In late June, Queensland teachers received their first offer from the government as part of negotiations for a new agreement. A week earlier, a record-breaking 94 percent of Queensland Teachers’ Union members had voted in favour of industrial action if their key demands – a reduction in workloads, a pay rise to achieve parity with interstate pay rates, provisions to address the gender pay gap and pay rises for heads of department and school administration staff – were not met. The offer doesn’t come close to addressing these four demands satisfactorily and has provoked a significant backlash among rank-and-file teachers.
A Facebook group hostile to the offer attracted more than 2,000 members in less than two weeks. It shows teachers, old and young, at breaking point. For them, the government’s offer is an insult to the hard work teachers put in to educate the next generation. Posts describe in harrowing detail the toll high workloads in particular are taking.

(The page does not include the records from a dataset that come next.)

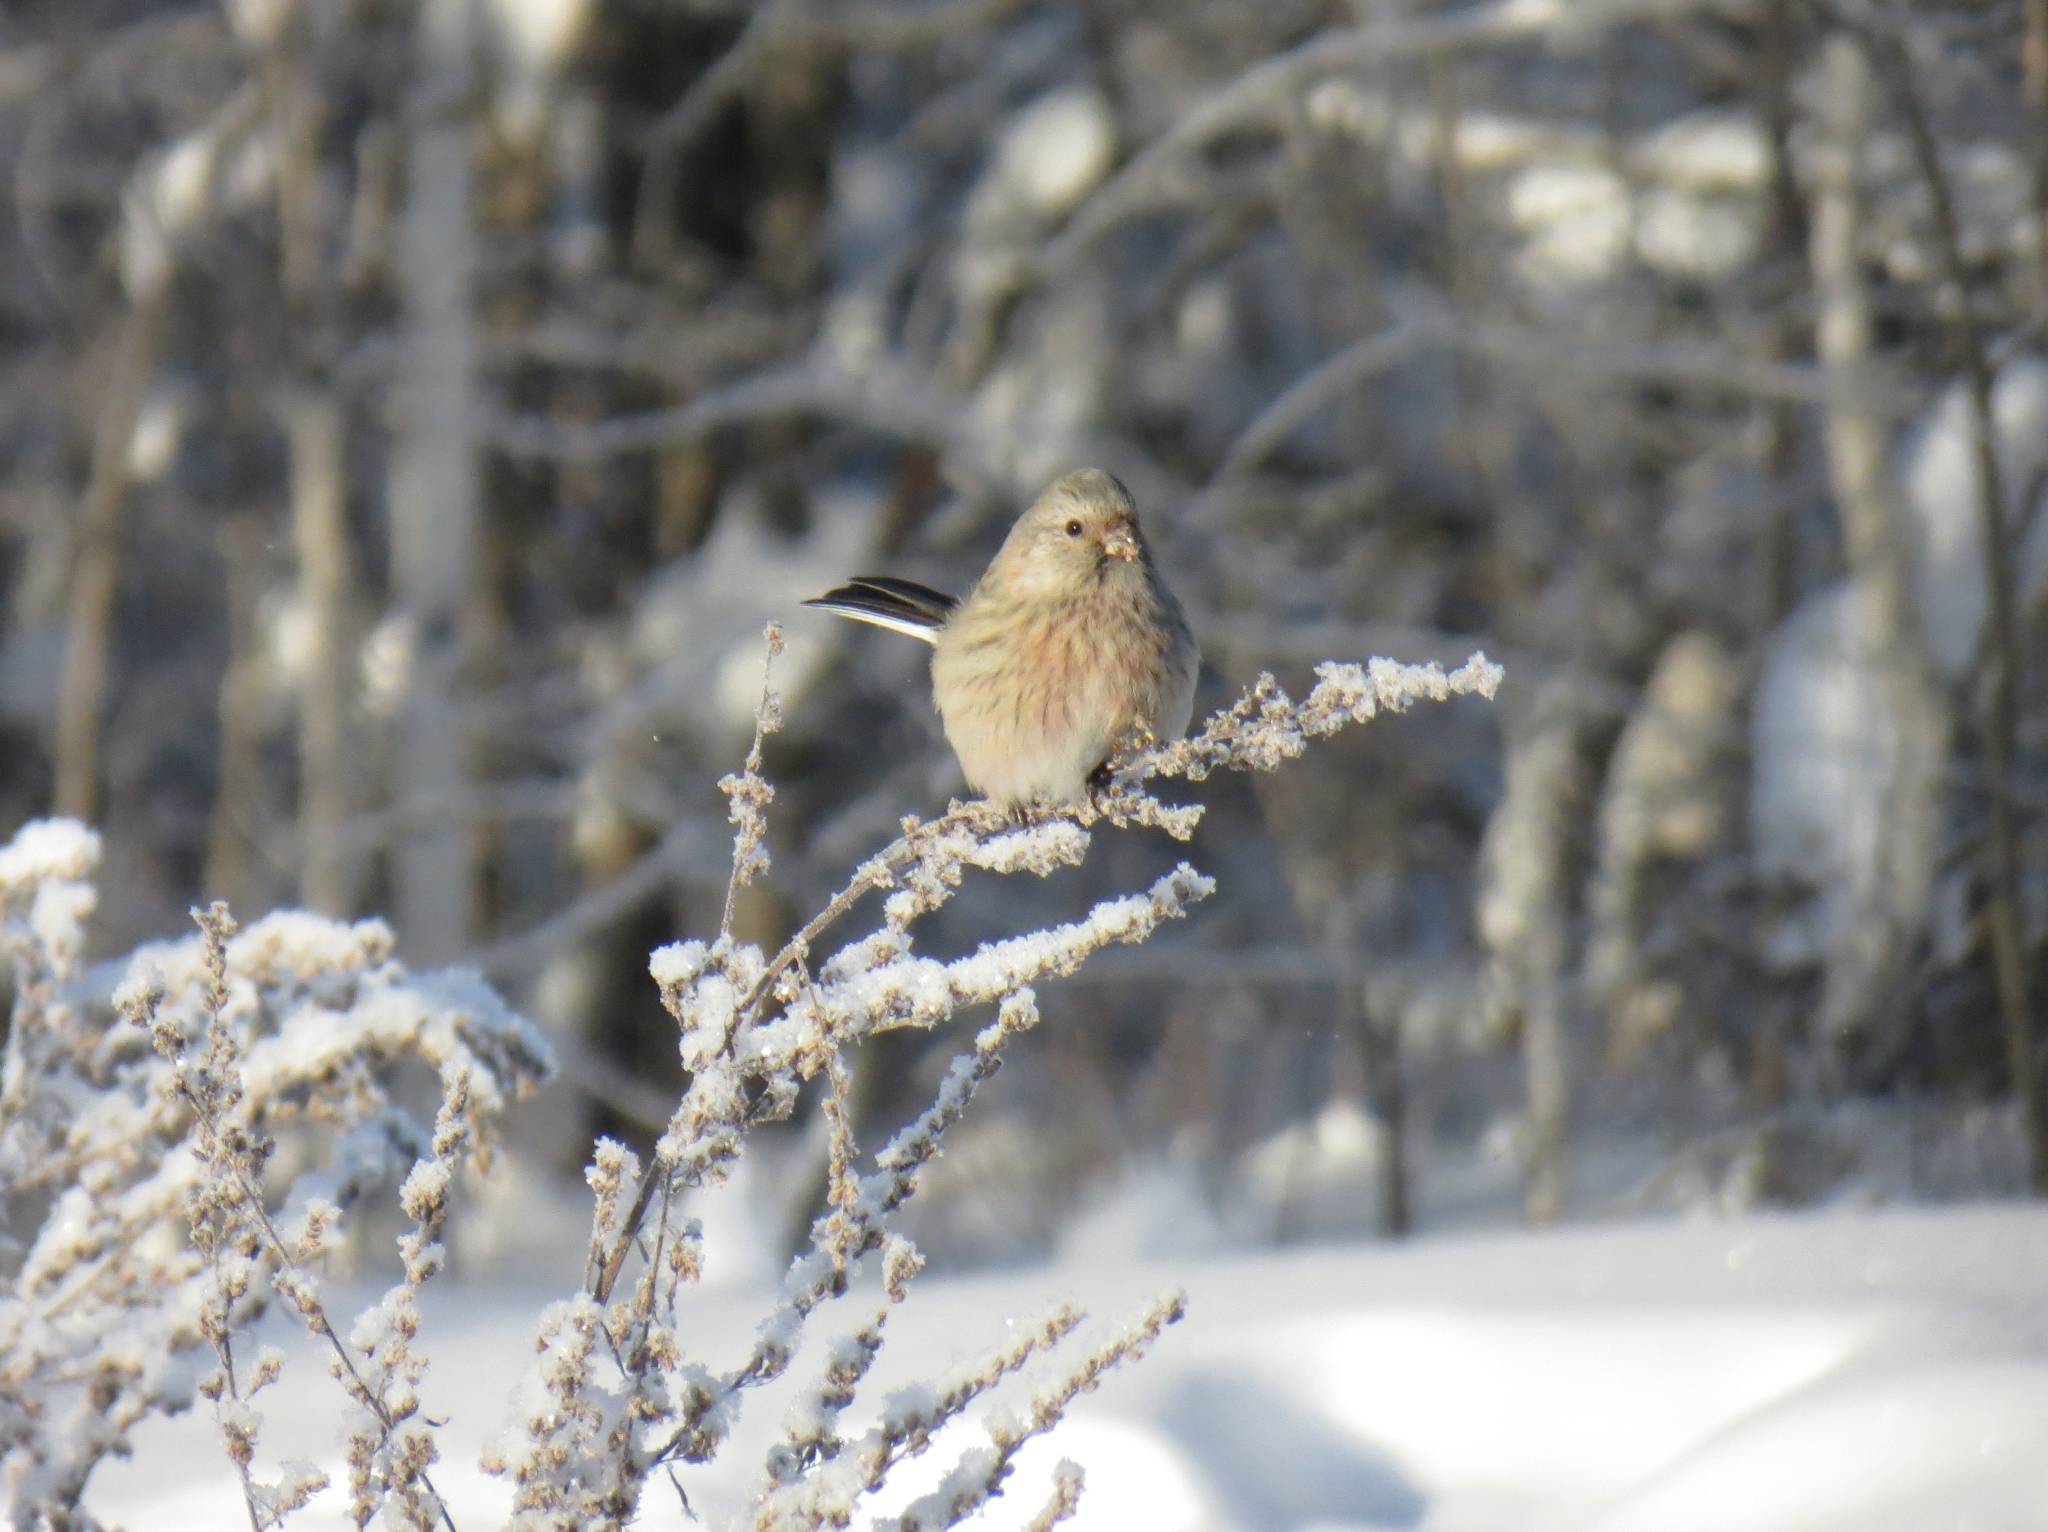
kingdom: Animalia
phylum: Chordata
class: Aves
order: Passeriformes
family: Fringillidae
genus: Carpodacus
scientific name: Carpodacus sibiricus
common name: Long-tailed rosefinch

“The other weekend I couldn’t stop crying”, one Brisbane high school teacher describes. “I had been at my desk marking from 4pm Friday and had to keep going until 1am Monday with a few short breaks for food, and I still hadn’t finished what I needed to ... It wasn’t like this when I started teaching a decade ago. I used to have hobbies and time to sleep ... As things got worse over the years I kept thinking surely there has to be a limit to our workload? Surely something has to give?”

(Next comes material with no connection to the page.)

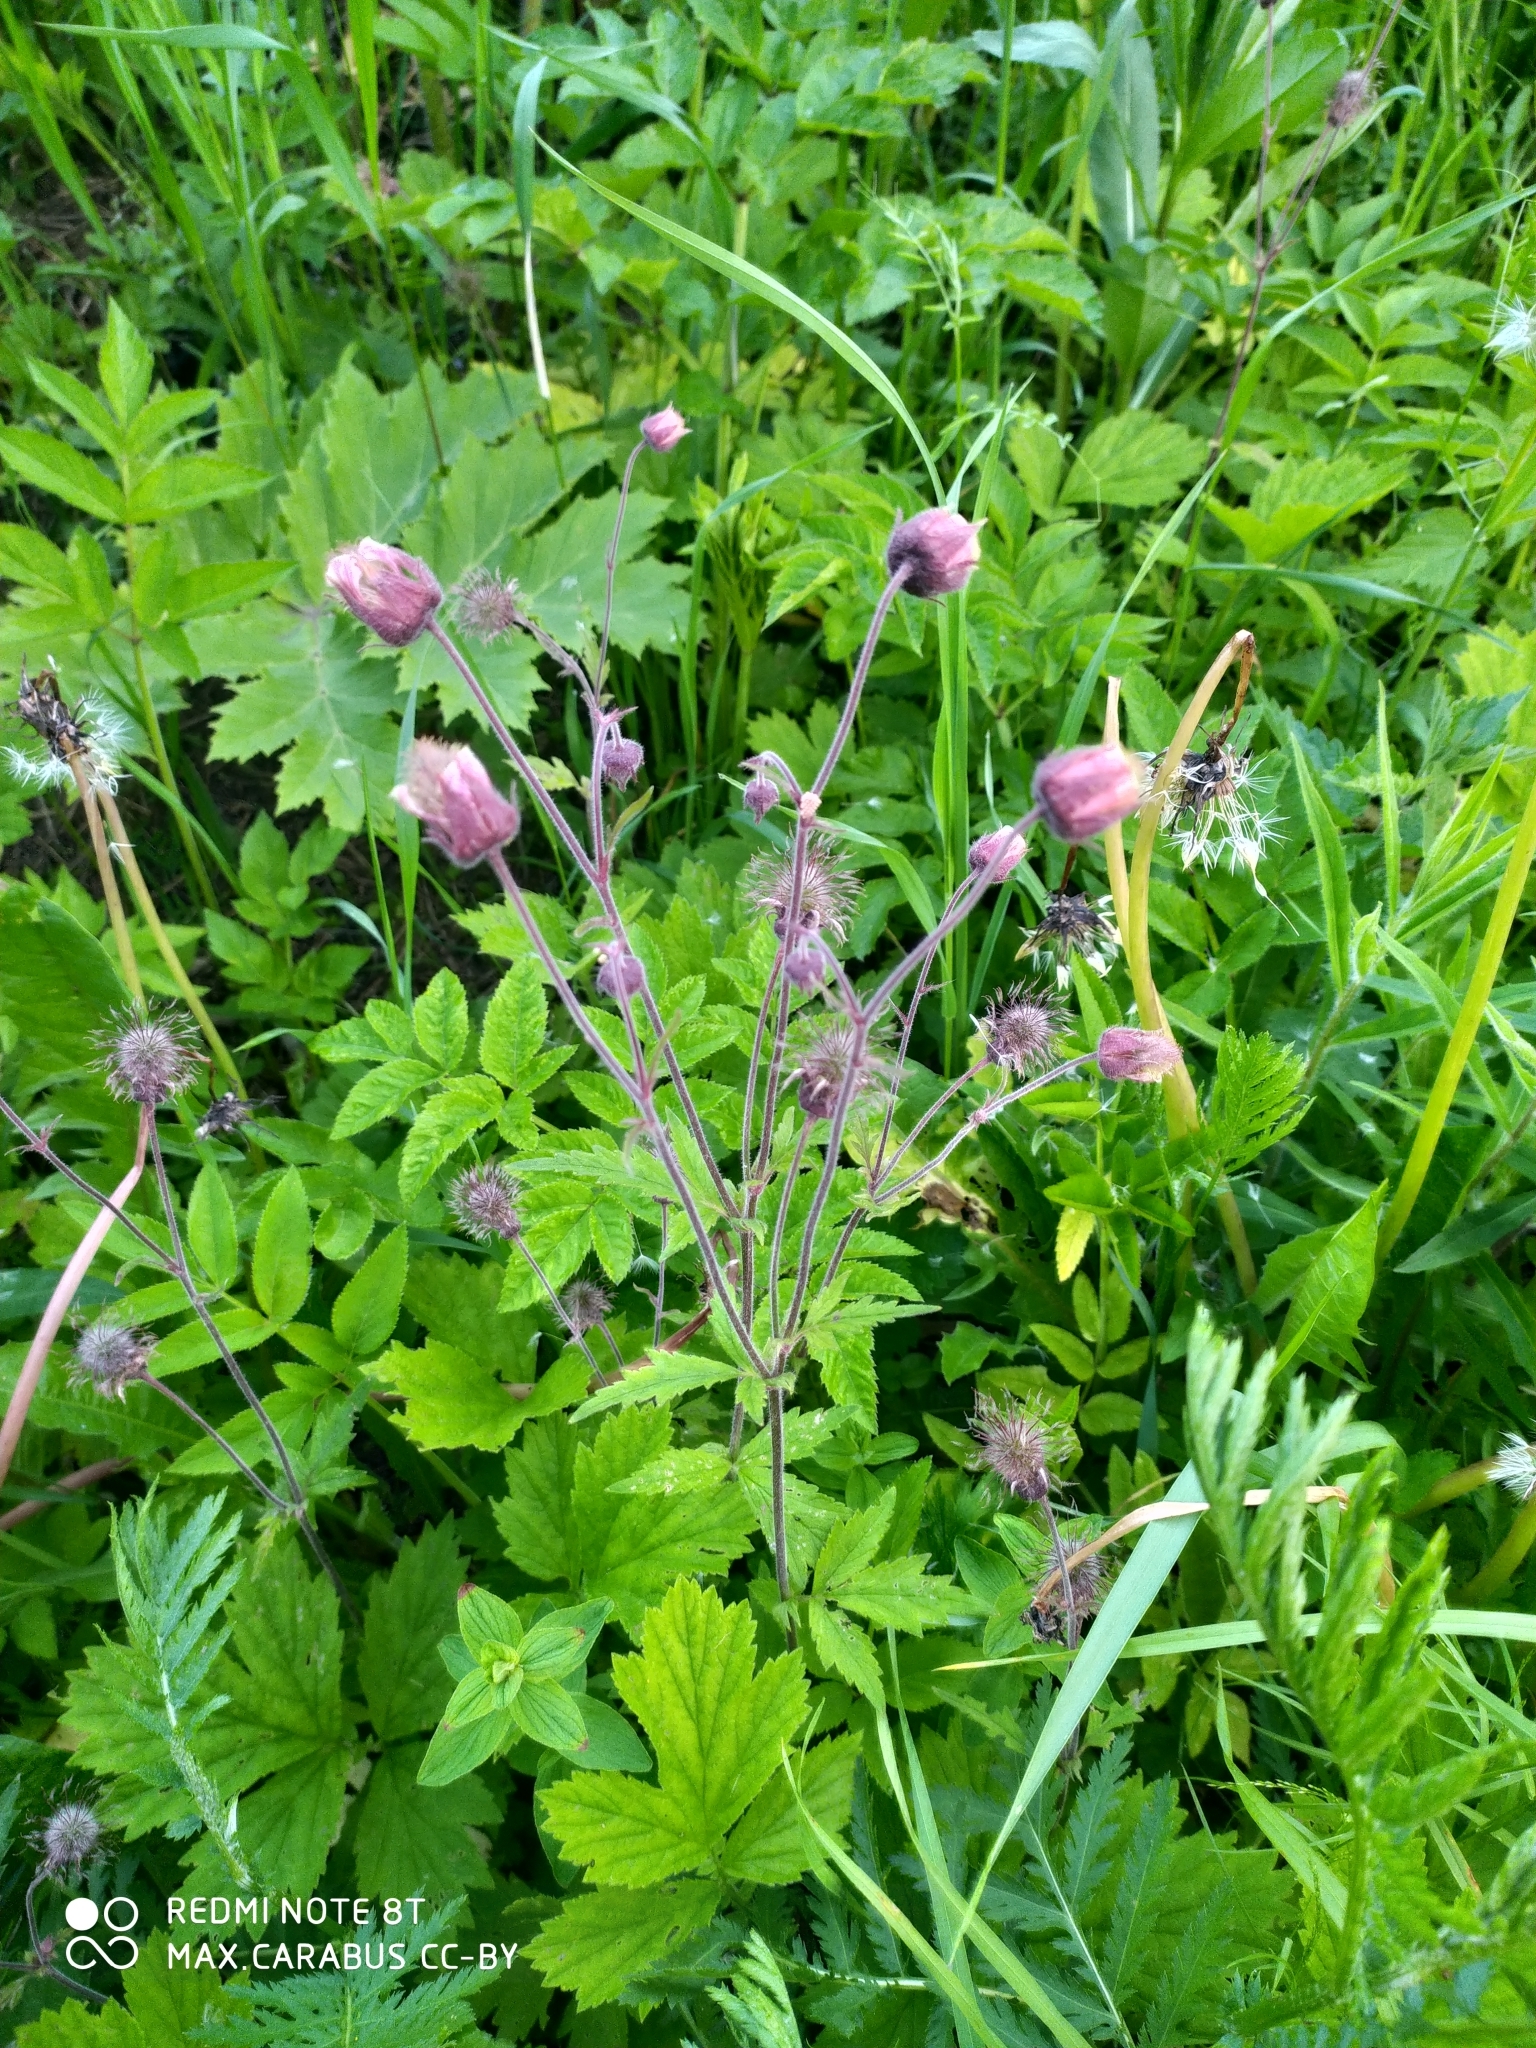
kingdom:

One of the few concrete improvements proposed by the department is a small increase in non-contact time for primary school teachers, to be implemented only at the very end of the agreement period. Currently, primary school teachers get only two paid hours a week for marking and lesson preparation, an amount that hasn’t increased in over two decades.
One primary school teacher wrote, “I’m concerned about the offer of only 30 extra minutes non-contact time for primary teachers, and even that doesn’t start until 2022!! Why??!! ... start the 30 minutes extra now, and reduce the assessments required so we can plan great lessons and actually teach again”.
The pay offer from the government remains at 2.5 percent for classroom teachers, with a one-off $1,250 payment that will not count towards superannuation or future pay increases. This is a long way from the 4.5 percent needed to achieve parity with teachers in other states.
Teachers are quick to point out that while the education minister claims she “rewards the work that teachers do every day”, quite often it’s teachers who are expected to pay for classroom resources. “Who pays for the resources to craft with, cook with, complete science experiments with?” asks one on the page. “We do! My hard-earned wage pays for these things. … Our kind hearted, dedicated role as teachers is the very reason we often say ‘yes’ to benefiting ‘our kids’ but to the detriment of our own financial status and health. And yet we are still fighting for fair remuneration for our job ... which as we know is not ‘just teaching’.”
While thousands are angry that the offer fails to address the four key demands teachers voted to prioritise, the leadership of the union has entered into an in-principle agreement with the government and is recommending members vote to accept the offer.
This has sparked outrage from members. “Such a disappointment!” wrote one teacher. “I’m a big advocate for union membership, but this time you’ve missed the mark.” Another described it as a “joke”, arguing, “Which of the four key points have been addressed? Certainly not workload or wage increase. 2.5 percent a long way off.”
A similar offer was turned down by Queensland teachers during the last round of enterprise bargaining in 2016. This prompted the government to improve the offer, even without the threat of industrial action. This time around, and in the context of a state-wide teacher shortage, teachers are in a position of even greater strength. It would be a wasted opportunity not to push for more.
As one teacher put it, “It’s a fact that 50 percent of teachers are leaving the profession in the first five years. My question is how will this [offer] change this very scary statistic? …A one-off payment (heavily taxed), a 2.5 percent pay rise each year (far less than we asked for), and some extra non-contact time in two or three years. My concern in accepting this ... is that the statistic will remain the same or worsen before the next [negotiations]”.
Dissenting teachers are vowing to campaign strongly for a “no” vote when the offer is put to teachers in the next few weeks.